» **Supplied text**
□ □ □ □ □ □ □

He weighed in on the importance of MSSPs to not only Microsoft’s security go-to-market strategy, but the Redmond, Wash.-based tech firm’s desire to provide more security to small and midsize businesses (SMBs)
Lefferts told CRN about co-selling, co-marketing and training resources available for MSSPs and sought to assuage any concerns around Microsoft’s repeated appearance in headlines over product vulnerabilities.
“Microsoft has a broad portfolio,” he said. “We build platforms, we build some of the most used platforms in the world, Windows, Office and Azure. And so those are complicated and they have bugs. And whenever we see them, we fix them.”
He wants users to know that Microsoft views its security tools as beneficial to environments with a variety of vendors – not just within Microsoft environments.
“As you look at adding new little niche projects to solve problems, but also, as you look at our suite of stuff – it’s our strategy that you can pick up any one of those components and have it bring value and solve a problem and integrate with the rest of your stack,” he said. “It is not like you have to rip everything out and go Microsoft. I sometimes hear people say this, ‘Well, if you’re a Microsoft shop then it’s great.’ That’s not a thing. There is no such thing, and that’s not my strategy. My strategy is that you could deploy endpoints or identity or SIEM (security information and event management) and have that component bring value into the environment you’re already running.”
Here’s what else Lefferts had to say.
How important are managed security services providers to Microsoft’s go-to-market?
The name of the game with security is it’s overly, incredibly complicated. The stakes are incredibly high, and so customers are just under a lot of stress. I like to joke around – I say, ‘Nobody likes security. Like even the people who are in it.’ But It’s economics, it will just keep going.
And so in the face of all that, customers are really looking for trusted advisors. I’m super excited about Defender experts because I think we’ll be able to engage more directly with customers and get that relationship.
But the fact of the matter is, we’re not going to be the trusted adviser for everybody on the planet. Not even most – let’s just be honest and clear.
Forget the business and go to market, that’s all important, but I want to connect with customers and protect them. Most of those are going to be through partners. My first advice would be – find someone you trust and find someone whom you can rely on to give you good advice.
We will have skin in the game with Defender experts, we will absolutely be driving that flywheel, but a lot of it is honestly about making that platform more capable so it’ll be easier for our partners, and they can be more confident that they actually are protecting their customers so that their businesses flourish.
Any advice to partners on keeping up with new cybersecurity training from Microsoft?
The last stat that I heard was something like 50-plus products and technologies in the security space, so it is insane.
Since we’re specifically on the MSSP angle, starting with our advanced SOC tools – SIEM plus XDR (extended detection and response), Sentinel and Defender – and learning about those is a concrete way to make sure you’re up to speed on the tech.

□ □ □ □ □ □ □

Contour annotation records:

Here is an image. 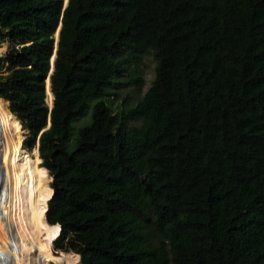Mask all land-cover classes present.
Instances as JSON below:
<instances>
[{"label":"trees","instance_id":"trees-1","mask_svg":"<svg viewBox=\"0 0 264 264\" xmlns=\"http://www.w3.org/2000/svg\"><path fill=\"white\" fill-rule=\"evenodd\" d=\"M5 40L11 228L41 264H264V0H0ZM47 206L58 251L28 232Z\"/></svg>","mask_w":264,"mask_h":264},{"label":"rangeland","instance_id":"rangeland-1","mask_svg":"<svg viewBox=\"0 0 264 264\" xmlns=\"http://www.w3.org/2000/svg\"><path fill=\"white\" fill-rule=\"evenodd\" d=\"M9 45H10V42L8 40L0 41V56L9 50ZM155 64H156V62H155V59H154L152 52L149 51L143 55L142 62L140 64H138V67L141 70V77H142L141 79L143 80L142 86L137 87L134 84L123 86L122 84H117V87H119V88H115L112 90L113 92H115V95L112 96L114 98V102H115L113 107L114 106H122V105L130 106V105L136 103L143 96V94L146 92V90L148 89V87L150 86V84L154 78ZM133 70H135V69H133ZM1 74L4 75V74H6V72H2ZM0 79L4 80L1 77H0ZM128 79H130V77L127 75L118 81H120L119 83H124V82L128 81ZM15 102L19 106V103H18V100L16 97V93H15ZM93 102L94 101H92L90 103V107L87 111V115L75 123L76 127L88 121V119H89L88 114H90V112H91ZM19 108H20V106H19ZM8 109H9V105H8ZM8 109H7V103H2L0 101V116L7 117L8 120L10 121V116H4L6 112L10 111V109L9 110ZM8 120H7V122H8ZM3 124H4V122H3ZM129 124L131 126H140L141 123H140V121H130ZM2 128H3V126H2ZM3 135H4V133H3ZM4 139H5V135H4ZM11 139L12 138H10L9 140L5 139V142L7 144L4 145V149H6V152H0V154H2V156H3L2 163L4 164L5 168L7 166H10L13 164V157L14 156H13V153L10 152V150L8 148L9 142L11 141ZM2 150H3V148H0V151H2ZM14 174H15V172H14ZM14 174H13V178L15 180ZM2 177L5 179L4 175ZM6 181L9 184H12L9 180H6ZM17 189H18V187H17ZM16 191H18V190H16L15 188H11V189L9 188L8 190H4L2 192L3 198L6 201L7 208H9L10 206L11 207L9 209H7L6 211H2L1 216H0L1 227L3 226V224H8V225H11V227H12V223H13V220H12V205H13V198L12 197L13 196L12 195L14 193H16ZM31 224L32 225L30 226L28 232L32 231L35 239L37 241L41 242V239H40V237H41L40 233L41 232H40V229H39L37 223L35 221L31 220ZM28 243H29V240H28ZM48 245L52 249V244H48ZM57 250H61V249H57ZM76 253H78V252H76ZM44 255H45V253H44ZM44 255H43L42 259L40 260L39 264H41V261L43 260ZM69 255L71 256L70 264H72V262H73V264H84V261H83L84 258L83 257L77 258L76 256H74L72 254H69ZM49 263H55V262L50 261L47 264H49ZM55 264H57V263H55Z\"/></svg>","mask_w":264,"mask_h":264},{"label":"bare ground","instance_id":"bare-ground-1","mask_svg":"<svg viewBox=\"0 0 264 264\" xmlns=\"http://www.w3.org/2000/svg\"><path fill=\"white\" fill-rule=\"evenodd\" d=\"M46 93H47V89H46ZM46 99L48 101V94L46 96ZM48 105L51 106L49 104V101H48ZM9 124H10V121L8 120L7 122V120H5L3 124V128H2V131L5 135L6 140H9L11 138V130H10ZM49 125H50V116H49V122H48L47 128L49 127ZM37 146L39 150L40 141H38ZM39 155H40V151H39ZM0 159H1L0 173L2 174L0 177V190L4 191V187H5V190H8L9 188L10 189L15 188L16 190H19V188L17 189L15 185L9 184L2 177L4 175V172L6 173L5 166L2 163V159H3L2 154H0ZM47 209H48V206L45 207L42 213L44 235L41 238V242L43 244H53L54 249L56 250L54 242L61 234L62 227L60 224L48 225L46 221V213H45V210L47 211ZM44 253H45V248L43 246L31 247L28 243L27 238L13 232L11 225L3 224V226L1 227L0 229V261H2L1 262L2 264H39Z\"/></svg>","mask_w":264,"mask_h":264},{"label":"water","instance_id":"water-1","mask_svg":"<svg viewBox=\"0 0 264 264\" xmlns=\"http://www.w3.org/2000/svg\"><path fill=\"white\" fill-rule=\"evenodd\" d=\"M68 1L69 0H63V8L68 4ZM59 27H60V24H59ZM59 27H58V29H57V31L55 32V35H54V37H55V43H54V52H53V56L51 57V59H50V64H51V66H50V71H49V74L47 75V77H46V80H45V92H46V84H47V82L49 83V87H50V77H49V75L51 74V72L53 71V67H54V57H55V55H56V47H57V42H58V31H59ZM51 89V88H50ZM45 101H46V103L48 104V101H47V99L45 98ZM52 105H53V100H52V104H51V106H49V111L51 110V108H52ZM57 191H58V186H57V183H56V181H55V184L53 185V195H52V197L57 193ZM51 197V198H52ZM83 257H84V264H90V262H91V259H90V257L89 256H87V255H84L83 253H80ZM4 255H6V254H4ZM2 261H0V263H1ZM2 264V263H1Z\"/></svg>","mask_w":264,"mask_h":264},{"label":"built area","instance_id":"built-area-1","mask_svg":"<svg viewBox=\"0 0 264 264\" xmlns=\"http://www.w3.org/2000/svg\"><path fill=\"white\" fill-rule=\"evenodd\" d=\"M0 162H1V159H0ZM1 175H2V174L0 173V177H1ZM4 190H5V187H4ZM2 192H3V191L0 190V215H1V213H2V204H3V202H4V201H3L4 198H3Z\"/></svg>","mask_w":264,"mask_h":264}]
</instances>
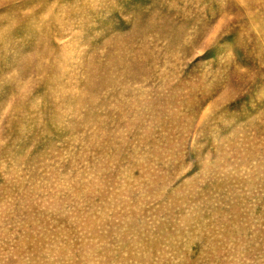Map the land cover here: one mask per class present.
I'll return each instance as SVG.
<instances>
[{"label": "rangeland", "instance_id": "rangeland-1", "mask_svg": "<svg viewBox=\"0 0 264 264\" xmlns=\"http://www.w3.org/2000/svg\"><path fill=\"white\" fill-rule=\"evenodd\" d=\"M0 264H264V0H0Z\"/></svg>", "mask_w": 264, "mask_h": 264}]
</instances>
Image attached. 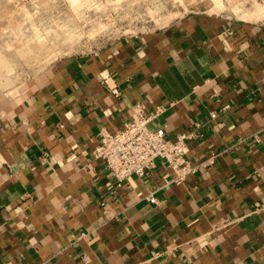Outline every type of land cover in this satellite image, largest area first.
I'll return each instance as SVG.
<instances>
[{
  "label": "crops",
  "instance_id": "crops-1",
  "mask_svg": "<svg viewBox=\"0 0 264 264\" xmlns=\"http://www.w3.org/2000/svg\"><path fill=\"white\" fill-rule=\"evenodd\" d=\"M236 5L60 58L0 95V264H264V15ZM137 102L165 108L151 126L169 137L193 133L187 180L157 160L118 182L95 157Z\"/></svg>",
  "mask_w": 264,
  "mask_h": 264
},
{
  "label": "rangeland",
  "instance_id": "rangeland-1",
  "mask_svg": "<svg viewBox=\"0 0 264 264\" xmlns=\"http://www.w3.org/2000/svg\"><path fill=\"white\" fill-rule=\"evenodd\" d=\"M221 3L244 8L229 13L264 15L261 0H0V95L14 94L60 58Z\"/></svg>",
  "mask_w": 264,
  "mask_h": 264
},
{
  "label": "built area",
  "instance_id": "built-area-1",
  "mask_svg": "<svg viewBox=\"0 0 264 264\" xmlns=\"http://www.w3.org/2000/svg\"><path fill=\"white\" fill-rule=\"evenodd\" d=\"M111 89L116 94L120 93L117 86ZM164 109L158 106L154 111H149L143 102H137L133 107L132 118L122 128L102 132L94 155L105 161L111 175L118 182L134 174L144 175L155 166L157 160H162L172 170V180L175 182L187 180L197 171L198 165L188 157V138L193 133H180L171 138L164 128L151 126ZM211 115L215 117L217 112L213 111ZM212 161L213 158H209L202 164ZM149 199L156 201L154 195Z\"/></svg>",
  "mask_w": 264,
  "mask_h": 264
}]
</instances>
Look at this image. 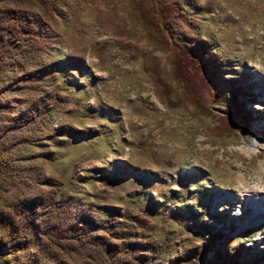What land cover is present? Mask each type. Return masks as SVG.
<instances>
[{
  "label": "rangeland",
  "instance_id": "rangeland-1",
  "mask_svg": "<svg viewBox=\"0 0 264 264\" xmlns=\"http://www.w3.org/2000/svg\"><path fill=\"white\" fill-rule=\"evenodd\" d=\"M190 1L183 39L227 63L214 79L218 101L201 90L208 113L184 98L169 50L147 39L133 0H70L59 37L42 55L67 99L52 124L60 143L49 141L55 157L41 159L43 175L61 190L76 167L84 180L74 193L104 222L142 217L145 237L176 236L184 250L205 243L218 253L239 245L241 264H264V213L239 210L248 189L264 192V0ZM229 82L251 92L238 98L255 115L242 133L220 134ZM205 224L220 233L211 239Z\"/></svg>",
  "mask_w": 264,
  "mask_h": 264
},
{
  "label": "trees",
  "instance_id": "trees-1",
  "mask_svg": "<svg viewBox=\"0 0 264 264\" xmlns=\"http://www.w3.org/2000/svg\"><path fill=\"white\" fill-rule=\"evenodd\" d=\"M69 4L0 0V264H241L239 245L219 253L205 243L184 250L176 236L160 242L140 235L149 230L145 218L122 213L121 220L104 222L74 193L84 180L76 167L61 190L44 177L41 159L55 157L47 145L60 143L52 124L67 99L56 90L55 68L42 55L59 37L58 19L70 14ZM191 5L190 0H133L132 9L147 39L169 50L172 77L184 98L208 113L201 90L218 101L214 79L227 63L215 49L183 39L180 25L191 26ZM229 83L215 126L220 134L242 133L255 115L238 98H252L251 92ZM110 211L120 214L116 207ZM204 226L211 239L220 233Z\"/></svg>",
  "mask_w": 264,
  "mask_h": 264
},
{
  "label": "bare ground",
  "instance_id": "bare-ground-1",
  "mask_svg": "<svg viewBox=\"0 0 264 264\" xmlns=\"http://www.w3.org/2000/svg\"><path fill=\"white\" fill-rule=\"evenodd\" d=\"M251 150L248 151V154H252L255 152V150L253 148H250ZM246 183V182H245ZM243 181L242 184L247 186ZM245 198L243 200V205L239 206V210L243 211V209H246L247 207L251 206L254 210L253 213L255 214H259V212H263L264 213V192L259 191L257 189H248L246 194H244ZM238 212L235 215L240 214L241 212ZM259 219H264V215L263 217H259ZM261 264V263H260Z\"/></svg>",
  "mask_w": 264,
  "mask_h": 264
}]
</instances>
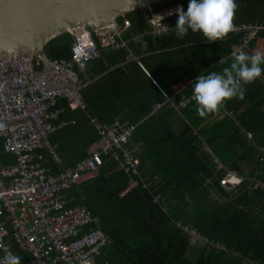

□ □ □ □ □ □ □

In the Microsoft security interview, list the platforms Lefferts names as among the most used in the world.

Windows, Office, Azure